Dr. Huang Hongfa, a practicing dentist at a dental clinic in Changsha, pointed out that after changes in the medical insurance payment system, hospitals have significantly less room to maneuver in patient care. He explained, “Previously, you would bill each procedure and medication separately, ensuring payment for each. But now, it’s different. Each disease type has a fixed budget, different diseases have assigned points, and the hospital’s annual expenses are capped, so any excess costs have to be borne by the hospital.”

Dr. Huang continued, saying that many disease types now have clear restrictions on medication use, treatment pathways, and length of hospital stay. “For complex cases or longer treatment periods, the hospital starts losing money. If the scale isn’t reduced, the pressure will only increase,” he concluded.

Public data indicates that since the second half of 2025, numerous designated medical institutions across China have been terminating their medical insurance service agreements. In just the latter half of the year, over 600 medical institutions have left the medical insurance system nationwide, with the majority being private medical facilities. This figure comprises the total number of institutions announced in public notices by various local medical insurance departments.

The Communist Party’s Shenzhen Medical Insurance Bureau announced on September 1st that they were terminating the medical insurance service agreements with 132 designated medical institutions. Similarly, on the same day, the Suzhou Medical Insurance Bureau revealed a list of over 20 designated medical institutions with terminated service agreements. The Hangzhou Yuhang District Medical Insurance Management Service Center issued a notice on August 29th that five medical institutions had voluntarily applied to terminate their basic medical insurance service agreements.

In western and northeastern regions, the Gansu Jiuquan Medical Insurance Department announced the termination of service agreements with 52 designated medical institutions on August 27th; while the Qingdao Medical Insurance Department released lists on August 11th, involving 67 designated medical institutions; and in Jilin Province, the medical insurance department disclosed on August 7th the termination of service agreements with 121 designated medical institutions.

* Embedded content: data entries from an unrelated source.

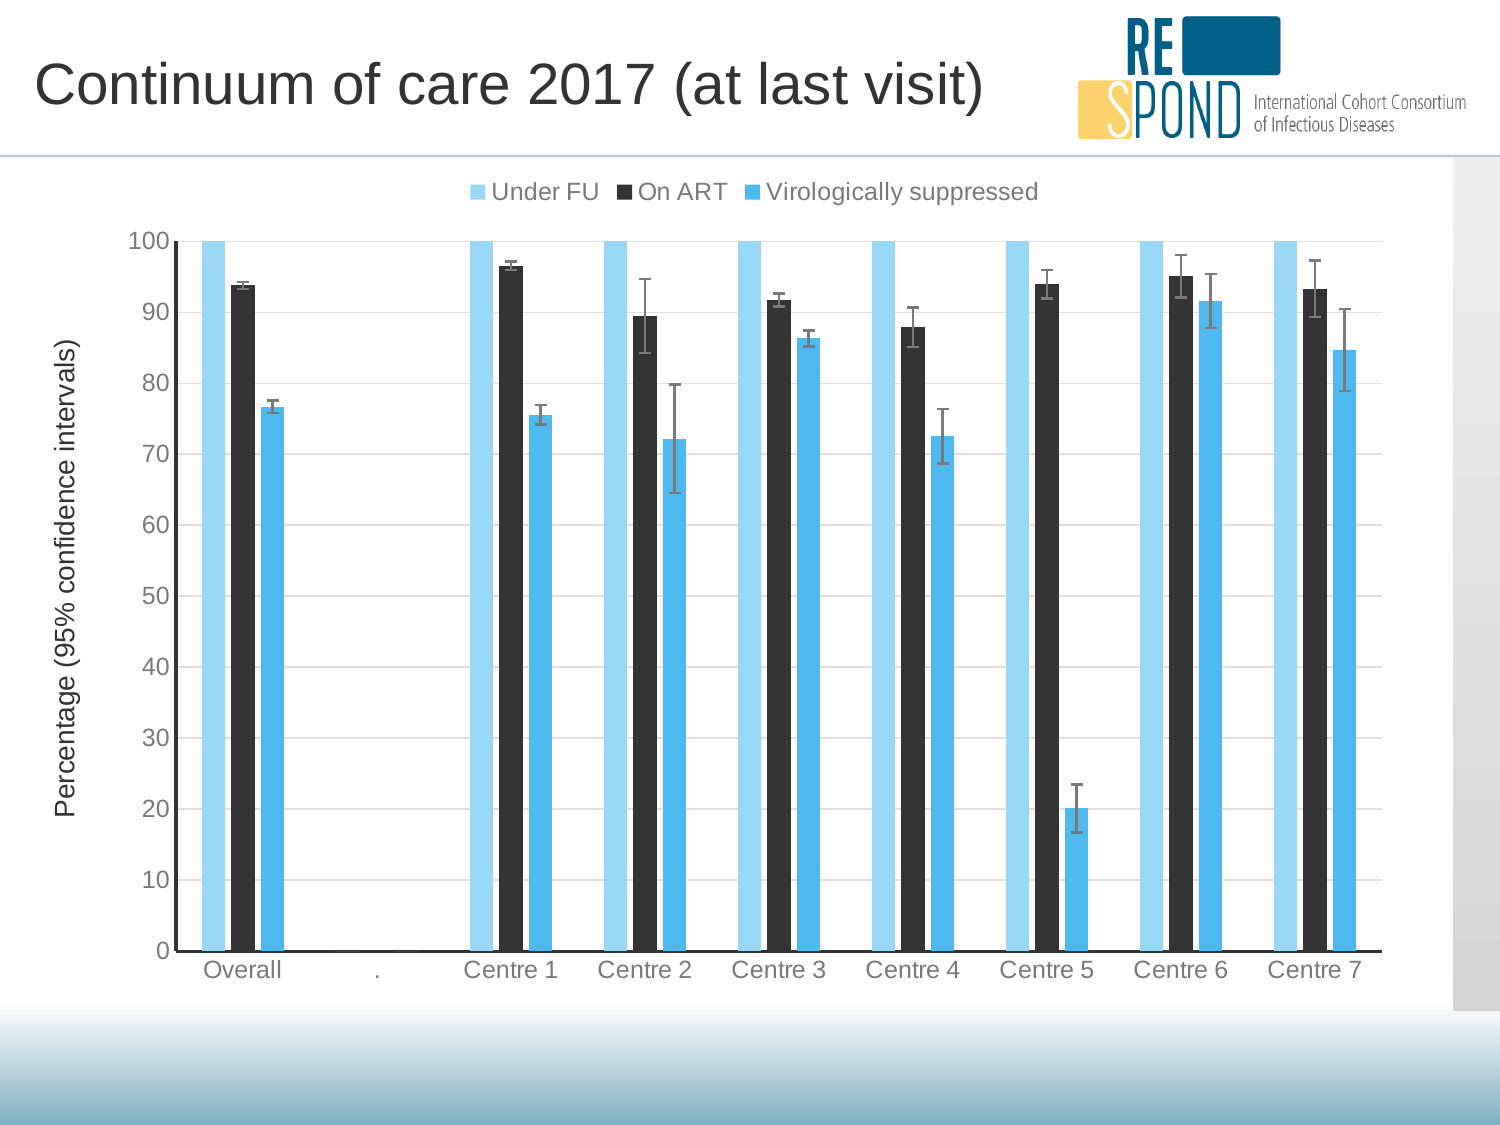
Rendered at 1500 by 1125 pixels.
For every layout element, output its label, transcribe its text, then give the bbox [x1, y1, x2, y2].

picture [1166, 125, 1178, 134]
picture [1223, 125, 1236, 134]
text_box Percentage (95% confidence intervals) [38, 267, 88, 834]
text_box Continuum of care 2017 (at last visit) [19, 9, 1244, 125]
chart [101, 161, 1409, 1001]
picture [1059, 8, 1473, 146]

Mr. Zhang, a hospital administrator at a private hospital in Taixing, Jiangsu, expressed his views to reporters, stating, “The restrictions on medical insurance are becoming tighter, particularly affecting private hospitals. To maintain medical insurance qualifications, continuous financial injections are required. When drug prices increase and patients have to pay more out of pocket, fewer people seek medical care. With the need to pay salaries to doctors and update equipment, while revenues decrease and expenses remain the same, how can we sustain the operation? Hence, many hospitals opt to withdraw from medical insurance altogether.”

Multiple industry studies indicate that the shift from item-based payments to disease-based or per capita calculation in China’s medical insurance system has increased the operational pressure on private hospitals concerning equipment, staff, and cash flow. Research data shows that after the DRG/DIP reform (based on Disease-Related Groups or disease point values, setting medical insurance payment ceilings for each disease type), the average profit margin of private hospitals dropped from 11.3% to 5.7%, with approximately 40% operating at a loss.

Regarding medical institutions voluntarily withdrawing from medical insurance, the National Healthcare Security Administration of the Communist Party of China previously issued regulations stating that institutions applying to terminate medical insurance service agreements would be subject to close scrutiny of medical fund usage for the past 1 to 2 years, with the termination of agreements not absolving them of any prior responsibilities.